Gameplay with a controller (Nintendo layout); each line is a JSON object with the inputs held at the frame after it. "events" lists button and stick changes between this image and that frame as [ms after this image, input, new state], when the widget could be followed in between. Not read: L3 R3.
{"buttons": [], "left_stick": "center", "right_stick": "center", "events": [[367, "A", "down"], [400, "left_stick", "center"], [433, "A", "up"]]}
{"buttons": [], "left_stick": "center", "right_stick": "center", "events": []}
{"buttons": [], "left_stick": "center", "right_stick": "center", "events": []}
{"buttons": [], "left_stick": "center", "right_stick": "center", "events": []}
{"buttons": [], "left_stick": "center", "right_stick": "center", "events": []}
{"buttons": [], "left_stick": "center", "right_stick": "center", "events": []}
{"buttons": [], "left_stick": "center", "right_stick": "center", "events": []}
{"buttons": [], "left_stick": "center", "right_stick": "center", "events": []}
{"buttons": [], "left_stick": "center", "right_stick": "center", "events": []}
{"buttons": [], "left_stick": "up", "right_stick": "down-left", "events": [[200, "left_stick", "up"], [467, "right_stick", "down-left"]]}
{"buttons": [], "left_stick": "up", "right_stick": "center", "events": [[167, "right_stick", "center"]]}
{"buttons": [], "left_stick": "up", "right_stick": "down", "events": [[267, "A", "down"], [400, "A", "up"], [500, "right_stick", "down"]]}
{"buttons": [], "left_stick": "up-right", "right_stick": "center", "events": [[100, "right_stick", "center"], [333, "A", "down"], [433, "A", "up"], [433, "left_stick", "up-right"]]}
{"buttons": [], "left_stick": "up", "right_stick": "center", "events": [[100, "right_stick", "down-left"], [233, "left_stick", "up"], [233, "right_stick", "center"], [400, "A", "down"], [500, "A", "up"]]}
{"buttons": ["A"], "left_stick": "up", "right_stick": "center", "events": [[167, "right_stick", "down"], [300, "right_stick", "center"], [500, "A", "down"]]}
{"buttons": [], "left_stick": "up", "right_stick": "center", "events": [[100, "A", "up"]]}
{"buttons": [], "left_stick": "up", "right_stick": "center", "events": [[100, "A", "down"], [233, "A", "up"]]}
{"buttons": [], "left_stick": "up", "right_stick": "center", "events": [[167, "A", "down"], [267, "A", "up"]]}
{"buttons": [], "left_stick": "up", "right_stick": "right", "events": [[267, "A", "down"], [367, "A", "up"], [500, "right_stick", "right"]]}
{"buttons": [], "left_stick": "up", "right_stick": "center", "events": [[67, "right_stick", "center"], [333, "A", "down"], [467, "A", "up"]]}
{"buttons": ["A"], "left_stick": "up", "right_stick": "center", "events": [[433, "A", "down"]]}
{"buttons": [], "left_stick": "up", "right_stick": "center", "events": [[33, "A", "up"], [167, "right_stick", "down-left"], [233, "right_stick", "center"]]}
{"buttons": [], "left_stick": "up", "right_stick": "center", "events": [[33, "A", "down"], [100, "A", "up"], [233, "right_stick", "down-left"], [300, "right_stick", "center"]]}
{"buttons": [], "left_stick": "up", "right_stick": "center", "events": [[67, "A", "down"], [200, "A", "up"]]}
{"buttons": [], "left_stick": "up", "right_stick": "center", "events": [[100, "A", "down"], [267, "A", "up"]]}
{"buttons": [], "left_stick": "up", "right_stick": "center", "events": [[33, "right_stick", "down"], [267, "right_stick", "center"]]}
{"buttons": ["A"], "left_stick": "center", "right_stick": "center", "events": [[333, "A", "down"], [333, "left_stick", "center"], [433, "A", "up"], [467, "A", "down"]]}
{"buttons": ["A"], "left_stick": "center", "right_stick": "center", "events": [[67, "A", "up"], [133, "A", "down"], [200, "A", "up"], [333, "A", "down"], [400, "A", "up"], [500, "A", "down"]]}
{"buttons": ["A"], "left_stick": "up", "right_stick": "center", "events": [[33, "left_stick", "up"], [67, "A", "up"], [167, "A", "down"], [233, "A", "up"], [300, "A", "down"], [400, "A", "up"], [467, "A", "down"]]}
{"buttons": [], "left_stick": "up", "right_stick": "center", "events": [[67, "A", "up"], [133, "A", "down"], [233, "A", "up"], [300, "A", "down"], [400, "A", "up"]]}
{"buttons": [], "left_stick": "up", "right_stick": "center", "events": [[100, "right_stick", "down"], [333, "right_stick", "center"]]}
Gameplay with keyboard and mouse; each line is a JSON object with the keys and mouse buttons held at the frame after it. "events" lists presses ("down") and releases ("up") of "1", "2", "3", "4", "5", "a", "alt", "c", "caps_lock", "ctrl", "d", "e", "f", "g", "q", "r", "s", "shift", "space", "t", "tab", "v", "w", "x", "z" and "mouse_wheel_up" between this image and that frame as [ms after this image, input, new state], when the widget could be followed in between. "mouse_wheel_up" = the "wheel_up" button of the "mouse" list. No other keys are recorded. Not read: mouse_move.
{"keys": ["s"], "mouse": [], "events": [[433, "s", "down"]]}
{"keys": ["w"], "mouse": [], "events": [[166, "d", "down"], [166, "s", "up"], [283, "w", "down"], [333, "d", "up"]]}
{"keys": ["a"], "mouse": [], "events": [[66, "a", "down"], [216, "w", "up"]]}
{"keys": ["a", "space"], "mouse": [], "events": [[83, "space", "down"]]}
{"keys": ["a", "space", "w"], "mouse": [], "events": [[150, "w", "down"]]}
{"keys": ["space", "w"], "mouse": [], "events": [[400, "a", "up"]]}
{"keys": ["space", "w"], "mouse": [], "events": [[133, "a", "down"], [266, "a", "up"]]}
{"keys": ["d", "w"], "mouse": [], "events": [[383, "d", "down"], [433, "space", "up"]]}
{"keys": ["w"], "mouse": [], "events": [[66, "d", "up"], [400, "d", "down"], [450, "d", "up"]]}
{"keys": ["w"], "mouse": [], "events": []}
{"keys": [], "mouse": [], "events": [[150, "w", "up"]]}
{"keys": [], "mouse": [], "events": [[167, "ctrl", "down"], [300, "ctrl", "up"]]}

=====

▸ **Exercise brief**
No line may be left out; the records are to be transcribed in full.

▸ **Task solution**
Gameplay with a controller (Nintendo layout); each line is a JSON object with the inputs held at the frame after it. "events" lists button and stick changes between this image and that frame as [ms after this image, input, new state], when the widget could be followed in between. Not read: L3 R3.
{"buttons": [], "left_stick": "center", "right_stick": "center", "events": [[367, "A", "down"], [400, "left_stick", "center"], [433, "A", "up"]]}
{"buttons": [], "left_stick": "center", "right_stick": "center", "events": []}
{"buttons": [], "left_stick": "center", "right_stick": "center", "events": []}
{"buttons": [], "left_stick": "center", "right_stick": "center", "events": []}
{"buttons": [], "left_stick": "center", "right_stick": "center", "events": []}
{"buttons": [], "left_stick": "center", "right_stick": "center", "events": []}
{"buttons": [], "left_stick": "center", "right_stick": "center", "events": []}
{"buttons": [], "left_stick": "center", "right_stick": "center", "events": []}
{"buttons": [], "left_stick": "center", "right_stick": "center", "events": []}
{"buttons": [], "left_stick": "up", "right_stick": "down-left", "events": [[200, "left_stick", "up"], [467, "right_stick", "down-left"]]}
{"buttons": [], "left_stick": "up", "right_stick": "center", "events": [[167, "right_stick", "center"]]}
{"buttons": [], "left_stick": "up", "right_stick": "down", "events": [[267, "A", "down"], [400, "A", "up"], [500, "right_stick", "down"]]}
{"buttons": [], "left_stick": "up-right", "right_stick": "center", "events": [[100, "right_stick", "center"], [333, "A", "down"], [433, "A", "up"], [433, "left_stick", "up-right"]]}
{"buttons": [], "left_stick": "up", "right_stick": "center", "events": [[100, "right_stick", "down-left"], [233, "left_stick", "up"], [233, "right_stick", "center"], [400, "A", "down"], [500, "A", "up"]]}
{"buttons": ["A"], "left_stick": "up", "right_stick": "center", "events": [[167, "right_stick", "down"], [300, "right_stick", "center"], [500, "A", "down"]]}
{"buttons": [], "left_stick": "up", "right_stick": "center", "events": [[100, "A", "up"]]}
{"buttons": [], "left_stick": "up", "right_stick": "center", "events": [[100, "A", "down"], [233, "A", "up"]]}
{"buttons": [], "left_stick": "up", "right_stick": "center", "events": [[167, "A", "down"], [267, "A", "up"]]}
{"buttons": [], "left_stick": "up", "right_stick": "right", "events": [[267, "A", "down"], [367, "A", "up"], [500, "right_stick", "right"]]}
{"buttons": [], "left_stick": "up", "right_stick": "center", "events": [[67, "right_stick", "center"], [333, "A", "down"], [467, "A", "up"]]}
{"buttons": ["A"], "left_stick": "up", "right_stick": "center", "events": [[433, "A", "down"]]}
{"buttons": [], "left_stick": "up", "right_stick": "center", "events": [[33, "A", "up"], [167, "right_stick", "down-left"], [233, "right_stick", "center"]]}
{"buttons": [], "left_stick": "up", "right_stick": "center", "events": [[33, "A", "down"], [100, "A", "up"], [233, "right_stick", "down-left"], [300, "right_stick", "center"]]}
{"buttons": [], "left_stick": "up", "right_stick": "center", "events": [[67, "A", "down"], [200, "A", "up"]]}
{"buttons": [], "left_stick": "up", "right_stick": "center", "events": [[100, "A", "down"], [267, "A", "up"]]}
{"buttons": [], "left_stick": "up", "right_stick": "center", "events": [[33, "right_stick", "down"], [267, "right_stick", "center"]]}
{"buttons": ["A"], "left_stick": "center", "right_stick": "center", "events": [[333, "A", "down"], [333, "left_stick", "center"], [433, "A", "up"], [467, "A", "down"]]}
{"buttons": ["A"], "left_stick": "center", "right_stick": "center", "events": [[67, "A", "up"], [133, "A", "down"], [200, "A", "up"], [333, "A", "down"], [400, "A", "up"], [500, "A", "down"]]}
{"buttons": ["A"], "left_stick": "up", "right_stick": "center", "events": [[33, "left_stick", "up"], [67, "A", "up"], [167, "A", "down"], [233, "A", "up"], [300, "A", "down"], [400, "A", "up"], [467, "A", "down"]]}
{"buttons": [], "left_stick": "up", "right_stick": "center", "events": [[67, "A", "up"], [133, "A", "down"], [233, "A", "up"], [300, "A", "down"], [400, "A", "up"]]}
{"buttons": [], "left_stick": "up", "right_stick": "center", "events": [[100, "right_stick", "down"], [333, "right_stick", "center"]]}
Gameplay with keyboard and mouse; each line is a JSON object with the keys and mouse buttons held at the frame after it. "events" lists presses ("down") and releases ("up") of "1", "2", "3", "4", "5", "a", "alt", "c", "caps_lock", "ctrl", "d", "e", "f", "g", "q", "r", "s", "shift", "space", "t", "tab", "v", "w", "x", "z" and "mouse_wheel_up" between this image and that frame as [ms after this image, input, new state], when the widget could be followed in between. "mouse_wheel_up" = the "wheel_up" button of the "mouse" list. No other keys are recorded. Not read: mouse_move.
{"keys": ["s"], "mouse": [], "events": [[433, "s", "down"]]}
{"keys": ["w"], "mouse": [], "events": [[166, "d", "down"], [166, "s", "up"], [283, "w", "down"], [333, "d", "up"]]}
{"keys": ["a"], "mouse": [], "events": [[66, "a", "down"], [216, "w", "up"]]}
{"keys": ["a", "space"], "mouse": [], "events": [[83, "space", "down"]]}
{"keys": ["a", "space", "w"], "mouse": [], "events": [[150, "w", "down"]]}
{"keys": ["space", "w"], "mouse": [], "events": [[400, "a", "up"]]}
{"keys": ["space", "w"], "mouse": [], "events": [[133, "a", "down"], [266, "a", "up"]]}
{"keys": ["d", "w"], "mouse": [], "events": [[383, "d", "down"], [433, "space", "up"]]}
{"keys": ["w"], "mouse": [], "events": [[66, "d", "up"], [400, "d", "down"], [450, "d", "up"]]}
{"keys": ["w"], "mouse": [], "events": []}
{"keys": [], "mouse": [], "events": [[150, "w", "up"]]}
{"keys": [], "mouse": [], "events": [[167, "ctrl", "down"], [300, "ctrl", "up"]]}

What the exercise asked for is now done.